Here's a harder and similar way, but it still makes sense if you don't have what Julien said memorized.

$$x^4 - 1296 = x^4 - 6^4 \Rightarrow x^4 = 6^4$$Now two roots that seem obvious are $6$ and $-6$. But $x^4 = x^4 \cdot 1 = x^4 \cdot i^4 = (xi)^4$. So two more roots are $6i$ and $-6i$.

Hence, the factorization is $$\begin{aligned}&(x - 6)(x + 6)(x+6i)(x - 6i) \\ =& (x-6)(x+6)(x^2+36) \\ =& (x+6)(x^3 - 6x^2 +36x-216)\end{aligned}$$

Answer 3

$$\begin{array}{r|rrrr|r} & 1 & 0 & 0 & 0 & -1296 \\ -6 & & -6 & 36 & -216 & 1296 \\ \hline & 1 & -6 & 36 & -216 & 0 \end{array} $$

This shows that $$ x^4-1296=(x+6)(x^3-6x^2+36x-216) $$

Of course you can also use

$$ a^4 - b^4 = (a-b)(a^3 + a^2b + ab^2 + b^3) $$ with $a=x$ and $b=-6$.

Answer 4

A bit more roundabout way:

$x^4 - 1296 \ $ is a difference of two squares, as is $ \ x^2 - 36 \ $, so

$$(x^4 - 1296) \ = \ [ \ (x^2)^2 \ - \ (36^2) \ ] \ = \ (x^2 + 36) \ \cdot (x^2 - 36 ) $$

$$= \ (x^2 + 36) \cdot (x - 6) \cdot (x + 6) \ = \ (x^3 \ + \ 36x \ - \ 6x^2 - 216 ) \cdot (x + 6) \ . $$

EDIT: I missed that Πάρτη Κοηλί had done this going down to complex roots; this version "keeps things real"...

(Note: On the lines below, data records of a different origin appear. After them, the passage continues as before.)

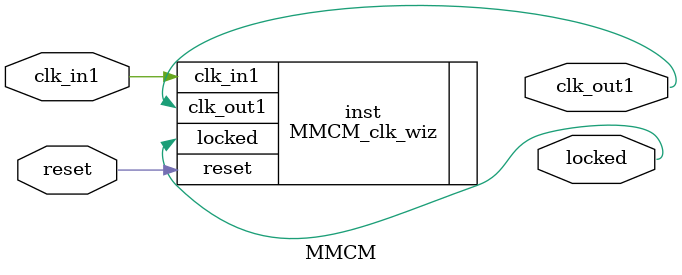
<source format=v>


`timescale 1ps/1ps

(* CORE_GENERATION_INFO = "MMCM,clk_wiz_v6_0_10_0_0,{component_name=MMCM,use_phase_alignment=true,use_min_o_jitter=false,use_max_i_jitter=false,use_dyn_phase_shift=false,use_inclk_switchover=false,use_dyn_reconfig=false,enable_axi=0,feedback_source=FDBK_AUTO,PRIMITIVE=PLL,num_out_clk=1,clkin1_period=10.000,clkin2_period=10.000,use_power_down=false,use_reset=true,use_locked=true,use_inclk_stopped=false,feedback_type=SINGLE,CLOCK_MGR_TYPE=NA,manual_override=false}" *)

module MMCM 
 (
  // Clock out ports
  output        clk_out1,
  // Status and control signals
  input         reset,
  output        locked,
 // Clock in ports
  input         clk_in1
 );

  MMCM_clk_wiz inst
  (
  // Clock out ports  
  .clk_out1(clk_out1),
  // Status and control signals               
  .reset(reset), 
  .locked(locked),
 // Clock in ports
  .clk_in1(clk_in1)
  );

endmodule

</source>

All of the answers I see at the present are fine -- there isn't any getting around that one needs to recognize that 1296 is $ \ 6^4 \ $ , or otherwise needs to find enough factors of 1296 to see a way to "break down" the polynomial.

Answer 5

It is a basic result of field theory that if a binomial $\, x^n - c\,$ is reducible then it has a proper factor given by the Factor Theorem or difference of squares, of one of the following two forms

$$\begin{eqnarray} \text{Factor Theorem}\!:\ \ & x^n - a^n &=\,& (x\ -\ a)\,(\cdots) \\ \Rightarrow\ \ {\rm Form_1}\!:\ \ &(x^k)^p\!-a^p &=\,& (x^k- a)\, (\cdots)\quad \text{for prime}\ \ p\mid n \\ \Rightarrow\ \ {\rm Form_2}\!:\ \ & x^{4k}\! + 4a^4 &=\,& (x^{2k}\!+2a^2)^2 - (2ax^k)^2 = \ \cdots \end{eqnarray}$$

So $\, x^4\! - 1296\,$ reducible $\,\Rightarrow\, 1296 = a^2,\,a^4,\,{\rm or}\,\ {-}4a^4.\,$ $\,1296 = 4\cdot 324 = 4\cdot 4\cdot 81 = 2^4\cdot 3^4,\,$ hence we obtain factors of Form$_1,\,$ viz. $\, x^4-(\pm a)^4 = (x\mp a)\,(\cdots)$

A proof of said theorem can be found in Karpilovsky, Topics in Field Theory, Theorem 8.1.6.